Procès du RN : Darmanin, Zemmour, Estrosi… Pourquoi des adversaires de Marine Le Pen s’opposent à une inéligibilité
C’est une bombe qui pourrait bouleverser le paysage politique français. Le parquet a requis mercredi soir cinq ans de prison, dont deux ans ferme aménageables et 300.000 euros d’amende, contre Marine Le Pen dans le procès des assistants parlementaires du Rassemblement national. L’accusation a aussi requis cinq ans d’inéligibilité, assortie d’une exécution provisoire, qui aurait pour effet de rendre applicable la peine même en cas d’appel.

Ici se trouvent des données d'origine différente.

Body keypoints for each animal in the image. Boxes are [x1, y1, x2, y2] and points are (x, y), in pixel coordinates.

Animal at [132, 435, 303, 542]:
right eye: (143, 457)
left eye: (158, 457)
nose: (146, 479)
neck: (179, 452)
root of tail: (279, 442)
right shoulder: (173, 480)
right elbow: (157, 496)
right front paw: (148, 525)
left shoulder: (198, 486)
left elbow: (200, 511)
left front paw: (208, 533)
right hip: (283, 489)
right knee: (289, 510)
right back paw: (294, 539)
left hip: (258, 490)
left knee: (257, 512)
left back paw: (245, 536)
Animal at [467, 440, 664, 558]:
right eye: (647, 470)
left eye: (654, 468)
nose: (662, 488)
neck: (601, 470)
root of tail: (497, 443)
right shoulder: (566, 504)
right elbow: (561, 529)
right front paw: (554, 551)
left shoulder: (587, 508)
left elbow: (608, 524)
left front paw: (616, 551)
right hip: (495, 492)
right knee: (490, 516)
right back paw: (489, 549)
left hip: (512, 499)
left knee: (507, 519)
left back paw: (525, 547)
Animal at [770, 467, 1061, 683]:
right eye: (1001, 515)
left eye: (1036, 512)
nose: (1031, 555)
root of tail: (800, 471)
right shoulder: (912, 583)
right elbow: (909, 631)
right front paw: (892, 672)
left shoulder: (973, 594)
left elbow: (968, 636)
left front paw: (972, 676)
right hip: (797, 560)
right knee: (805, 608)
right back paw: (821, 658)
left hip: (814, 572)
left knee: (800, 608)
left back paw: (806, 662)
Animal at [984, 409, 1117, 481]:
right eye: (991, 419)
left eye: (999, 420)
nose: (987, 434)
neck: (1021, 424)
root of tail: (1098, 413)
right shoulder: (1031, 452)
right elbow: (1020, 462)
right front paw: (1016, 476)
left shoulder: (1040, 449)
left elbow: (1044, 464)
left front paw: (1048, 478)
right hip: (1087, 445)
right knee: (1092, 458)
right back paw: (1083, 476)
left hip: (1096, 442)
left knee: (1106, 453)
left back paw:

Si le tribunal suit le parquet, la triple candidate à la présidentielle ne pourrait donc pas se représenter en 2027. Ses soutiens ont – sans surprise – dénoncé un « acharnement » contre la cheffe de file de leur mouvement et une « atteinte à la démocratie ». Mais l’ex-patronne du parti a également reçu des soutiens plus inattendus de la part… de ses adversaires politiques.
« Combattre Marine Le Pen dans les urnes »
Si de nombreux élus RN ont publié sur X des photos d’eux avec Marine Le Pen sous le hashtag #JeSoutiensMarine, Gérald Darmanin n’est pas allé jusque-là. Mais l’ancien ministre de l’Intérieur a indiqué qu’il « serait profondément choquant que Marine Le Pen soit jugée inéligible et, ainsi, ne puisse pas se présenter devant le suffrage des Français ». Son argument ? Il juge préférable de « combattre Madame Le Pen […] dans les urnes, pas ailleurs. Si le tribunal juge qu’elle doit être condamnée, elle ne peut l’être électoralement, sans l’expression du Peuple. N’ayons pas peur de la démocratie et évitons de creuser, encore plus, la différence entre les »élites » et l’immense majorité de nos concitoyens », a-t-il indiqué.
Le maire de Nice, Christian Estrosi, dit peu ou prou la même chose : elle « doit être défaite dans les urnes, pas dans les prétoires. Si elle doit être condamnée, qu’elle le soit, mais qu’on n’empêche pas le débat démocratique ».
Même tonalité chez Eric Zemmour, généralement pas tendre avec sa rivale. « Si Marine Le Pen était déclarée inéligible, on atteindrait alors un niveau sans précédent dans le gouvernement des juges. Quels que soient nos désaccords, ce n’est sûrement pas à la justice de décider de qui peut être candidat à l’élection présidentielle », a estimé le président de Reconquête sur X.
Une loi votée par les parlementaires
Plusieurs élus ont pourtant rappelé sur les réseaux sociaux que cette décision judiciaire se fondait bien sur « la loi française », comme le dit l’ex-macroniste Sacha Houlié. Une loi qui a donc été votée par des parlementaires élus par les Français. Christian Estrosi a d’ailleurs demandé à ce que « le Parlement se saisisse sérieusement de l’automaticité des peines d’inéligibilité. C’est un principe dangereux, qui ampute le débat démocratique ».
Très attendue, la décision du tribunal, qui pourrait stopper la carrière politique de Marine Le Pen, ne sera pas connue avant plusieurs mois.